Excerpted data:

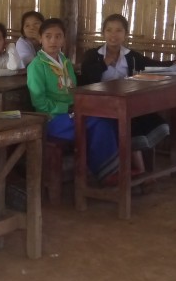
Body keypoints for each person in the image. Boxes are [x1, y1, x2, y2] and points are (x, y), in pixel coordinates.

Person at [79, 12, 176, 172]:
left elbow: (154, 65)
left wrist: (175, 64)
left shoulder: (131, 57)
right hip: (99, 106)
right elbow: (88, 76)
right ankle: (138, 173)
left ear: (125, 34)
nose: (113, 35)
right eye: (109, 30)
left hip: (124, 104)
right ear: (103, 33)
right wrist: (104, 63)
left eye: (118, 31)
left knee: (146, 118)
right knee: (129, 123)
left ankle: (140, 173)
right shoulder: (93, 55)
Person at [26, 18, 119, 183]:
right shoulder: (36, 66)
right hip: (51, 119)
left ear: (64, 39)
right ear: (40, 39)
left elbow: (72, 91)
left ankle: (106, 169)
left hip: (71, 113)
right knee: (98, 122)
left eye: (58, 36)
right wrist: (67, 108)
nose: (53, 41)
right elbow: (39, 103)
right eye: (48, 36)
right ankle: (106, 173)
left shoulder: (66, 62)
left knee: (109, 120)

Assigned task: Output exactly the lines from the one holding "left shoulder: (131, 57)" to the end of the material above, with both ends included.

Answer to this task:
left shoulder: (131, 57)
right hip: (99, 106)
right elbow: (88, 76)
right ankle: (138, 173)
left ear: (125, 34)
nose: (113, 35)
right eye: (109, 30)
left hip: (124, 104)
right ear: (103, 33)
right wrist: (104, 63)
left eye: (118, 31)
left knee: (146, 118)
right knee: (129, 123)
left ankle: (140, 173)
right shoulder: (93, 55)
Person at [26, 18, 119, 183]:
right shoulder: (36, 66)
right hip: (51, 119)
left ear: (64, 39)
right ear: (40, 39)
left elbow: (72, 91)
left ankle: (106, 169)
left hip: (71, 113)
right knee: (98, 122)
left eye: (58, 36)
right wrist: (67, 108)
nose: (53, 41)
right elbow: (39, 103)
right eye: (48, 36)
right ankle: (106, 173)
left shoulder: (66, 62)
left knee: (109, 120)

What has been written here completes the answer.